従来の方法では、10 種類の API それぞれに対して個別の連携コードを書く必要がありました。
しかし、MCP を使えば、一度 MCP クライアントを実装するだけで、MCP に対応した全てのサービスと簡単に連携できるようになります。
要するに、MCP対応のAIアシスタントに好きな“周辺機器”を後付けできるようになるんです。 例えば「ファイルシステム読み書き」「データベース問い合わせ」「外部API利用」「ブラウザ操作」など、欲しい機能ごとに小さなMCPサーバー(≒ツールの詰まった箱)を用意し、それをAIにポンと繋げるイメージです。 これまではAIに新機能を持たせるにはカスタムコードを書いて統合する必要がありましたが、MCPのおかげでプラグ&プレイに近い感覚で機能追加が可能になりました。
MCPが出来た背景
AIと外部サービスの連携には以下のような課題が存在した。
- 連繋の複雑さ
各AIモデルと各サービスの組合せごとに個別の連携開発が必要だった。 - 最新データへのアクセス
AIは学習済みデータに依存し、最新情報にアクセスできなかった。 - セキュリティリスク
起業の機密データをAIに直接渡す必要があった。
上記の課題に対するソリューション。
課題 | MCPによる解決策 |
---|---|
連携の複雑さ | 標準プロトコルによる接続の簡素化 |
最新データへのアクセス | リアルタイムで外部データソースに接続 |
セキュリティリスク | データは社内に保持したまま必要な情報だけをAIと共有 |
MCPのアーキテクチャ
MCP は基本的にクライアント・サーバモデル
MCP ホスト
MCP ホストは、生成 AI モデルを搭載したアプリケーションです。例えば、Claude Desktop、Zed、Cursor などの開発環境が該当します。これらのアプリケーションは、MCP クライアントを通じて外部データやツールにアクセスします。
MCP クライアント
MCP クライアントは、MCP ホスト内に組み込まれたコンポーネントで、MCP サーバとの通信を担当します。
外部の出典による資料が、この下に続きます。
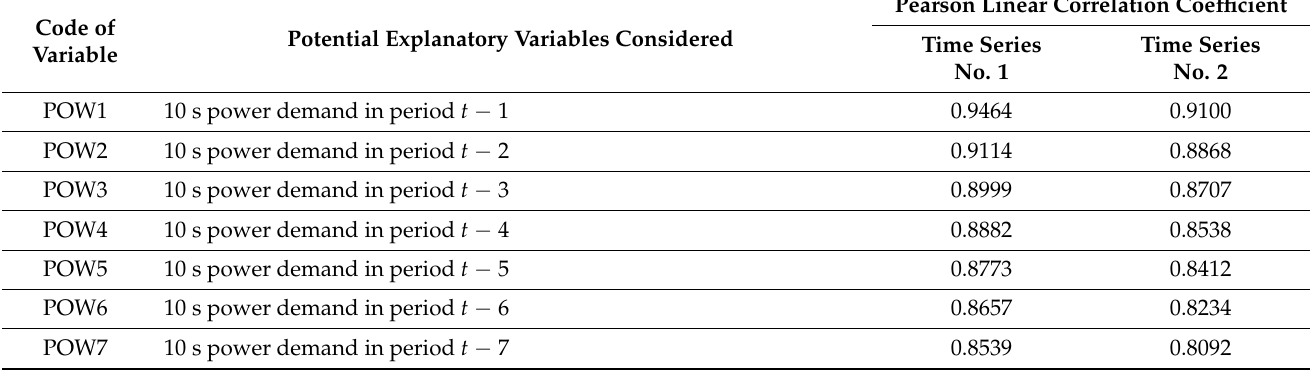
Table 2. Values of Pearson linear correlation coefficients between 10-second power demand of the first time series and the second time series and the explanatory variables considered (partially based on [44]).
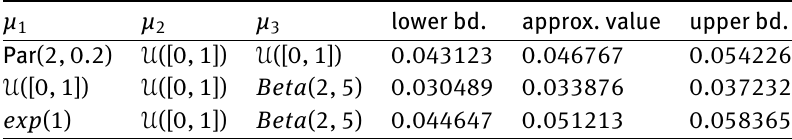
Table 2: Approximation results for inhomogenous marginals, obtained for a discretization of n = 60 sections in each dimen-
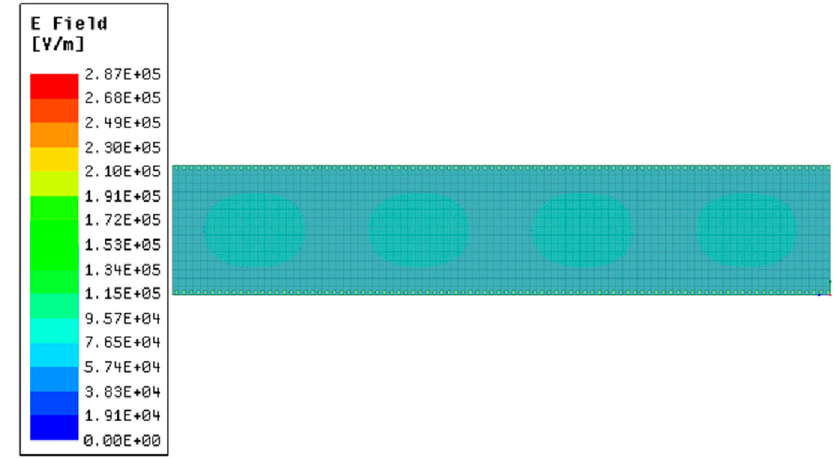
Figure 4. Discretized SIW operating under mode TE 4,1 . Electric field discretized for 28 GHz using nonmodel object cells of 0.3 mm side in Ansys HFSS.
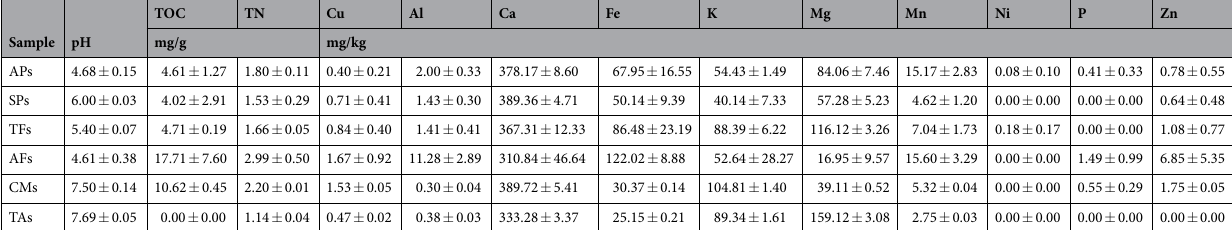
Table 3. The chemical properties of the hyphosphere soils below different types of macro-fungi. TOC, total organic carbon; TN, total nitrogen; Cu, exchangeable copper; Al, exchangeable aluminum; Ca, exchangeable calcium; Fe, exchangeable iron; K, exchangeable potassium; Mg, exchangeable magnesium; Mn, exchangeable manganese; P, exchangeable phosphorus; Zn, exchangeable zinc. Values are mean ± standard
クライアントはサーバとの接続を確立し、リソース、ツール、プロンプトなどの機能を利用するためのリクエストを送信します。
MCP サーバ
MCP サーバは、特定のデータソースやツールへのアクセスを提供する軽量サーバです。例えば、ファイルシステム、データベース、API などへのアクセスを提供するサーバがあります。サーバはクライアントからのリクエストを処理し、必要なデータや機能を提供します。
memo
クライアントはサーバー作成者側が責任持つ感じだろうか。
使う側が、MCPに則って活用するのみといいうように認識した。
通信プロトコル
MCP の通信は、JSON-RPC 2.0 プロトコルに基づいています1(https://zenn.dev/cloud_ace/articles/model-context-protocol#fn-1b73-1)。クライアントとサーバ間の通信は、標準入出力(stdio)または HTTP with Server-Sent Events(SSE)トランスポートを通じて行われます
この標準化された通信プロトコルにより、異なるシステム間でもシームレスな連携が可能になります。
sequenceDiagram
participant Client
participant Server
Client->>Server: 初期化メッセージを送信
Server->>Client: プロトコルバージョンなどの情報を返信
Client->>Server: サーバの機能(リソース、ツール、プロンプト)を問い合わせ
Server->>Client: 利用可能な機能のリストを返信
Client->>Server: 特定の機能を利用するためのリクエストを送信
Server->>Client: リクエストを処理し、結果を返信
MCPを使える製品の例
2025年4月時点では、AIチャットやプログラミング支援ツール、クラウドサービスのマネージド機能として提供されています。例えば、次のような製品となります。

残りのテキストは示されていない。